What I am _not_ looking for is information on how to add it post-installation to a single box. I am looking to have the root CA cert ship with the product (like what happens for VeriSign, Comodo, GlobalSign, etc.).
There is no distro too big or too small for what I am looking for - if it exists we want the extra ubiquity. The company I work for is looking to be adding our root certificate to the trusted root store in the relatively near future (next few months) as we will be starting WebTrust validation soon. I think it would also be handy to have this posted for others to locate.
The best I have found searching here is an old article saying that a united trusted cert store would be a good idea.
Distribution: OpenBSD 4.6, OS X 10.6.2, CentOS 4 & 5
Posts: 3,660
Rep:
Most OSS programs just import the root CA bundle that ships with OpenSSL. Good luck convincing them that they should include your root CA, though.
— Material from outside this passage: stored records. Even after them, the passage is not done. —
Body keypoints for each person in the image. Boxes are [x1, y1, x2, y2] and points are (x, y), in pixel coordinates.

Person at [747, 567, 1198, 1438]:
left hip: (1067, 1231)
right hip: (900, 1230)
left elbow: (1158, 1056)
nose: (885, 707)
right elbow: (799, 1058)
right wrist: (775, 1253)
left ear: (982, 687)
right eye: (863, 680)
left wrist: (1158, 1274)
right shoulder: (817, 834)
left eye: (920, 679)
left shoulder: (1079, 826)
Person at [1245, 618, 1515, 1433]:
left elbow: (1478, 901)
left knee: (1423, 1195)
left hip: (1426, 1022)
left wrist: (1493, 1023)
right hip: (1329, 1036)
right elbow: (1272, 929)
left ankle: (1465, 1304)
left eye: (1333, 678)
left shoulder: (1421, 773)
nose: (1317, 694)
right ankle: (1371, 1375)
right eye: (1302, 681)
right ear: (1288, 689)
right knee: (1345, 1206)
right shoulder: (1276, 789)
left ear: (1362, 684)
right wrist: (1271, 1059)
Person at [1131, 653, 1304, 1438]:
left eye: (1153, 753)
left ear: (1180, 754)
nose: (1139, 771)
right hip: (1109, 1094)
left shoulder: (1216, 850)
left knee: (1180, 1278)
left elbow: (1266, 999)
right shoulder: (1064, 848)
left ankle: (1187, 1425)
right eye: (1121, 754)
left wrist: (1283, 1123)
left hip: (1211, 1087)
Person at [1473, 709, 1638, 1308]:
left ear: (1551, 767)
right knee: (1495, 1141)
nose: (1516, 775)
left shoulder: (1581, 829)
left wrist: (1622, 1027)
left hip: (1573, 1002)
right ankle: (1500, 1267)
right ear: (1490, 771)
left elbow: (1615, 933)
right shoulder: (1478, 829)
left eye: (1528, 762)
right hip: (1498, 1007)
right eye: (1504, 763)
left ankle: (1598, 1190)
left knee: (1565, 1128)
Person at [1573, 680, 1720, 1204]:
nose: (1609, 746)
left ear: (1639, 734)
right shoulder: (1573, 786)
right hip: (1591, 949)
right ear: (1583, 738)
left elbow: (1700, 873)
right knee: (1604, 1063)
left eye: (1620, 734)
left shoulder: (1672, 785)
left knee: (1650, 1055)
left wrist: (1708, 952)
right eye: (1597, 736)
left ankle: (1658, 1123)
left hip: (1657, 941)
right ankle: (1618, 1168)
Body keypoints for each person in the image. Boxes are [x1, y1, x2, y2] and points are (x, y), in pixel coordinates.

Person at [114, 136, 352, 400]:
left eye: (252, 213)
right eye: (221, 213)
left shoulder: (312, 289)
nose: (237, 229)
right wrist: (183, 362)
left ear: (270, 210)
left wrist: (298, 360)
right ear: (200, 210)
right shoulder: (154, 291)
It's not a trivial task.
Sounds good - they were on the list anyways. I'm not too worried about convincing them - the company I work for has more than a little bit of sway and passing WebTrust should not be too much of an issue. Thanks again.
No dice... received this reply:
%snip%
The OpenSSL project does not have a root CA program and has decided to not supply root CA certificates with the toolkit.
Distribution: OpenBSD 4.6, OS X 10.6.2, CentOS 4 & 5
Posts: 3,660
Rep:
Hmmm, I guess each distribution just builds their own CA bundle to ship with OpenSSL... every installation of OpenSSL that I've done (multiple OSs) has had a CA bundle with it. /shrug
I guess start with the big distributions and don't waste too much effort trying to chase each one down. If you contact Red Hat, Novell, Canonical, and FreeBSD that should cover the majority.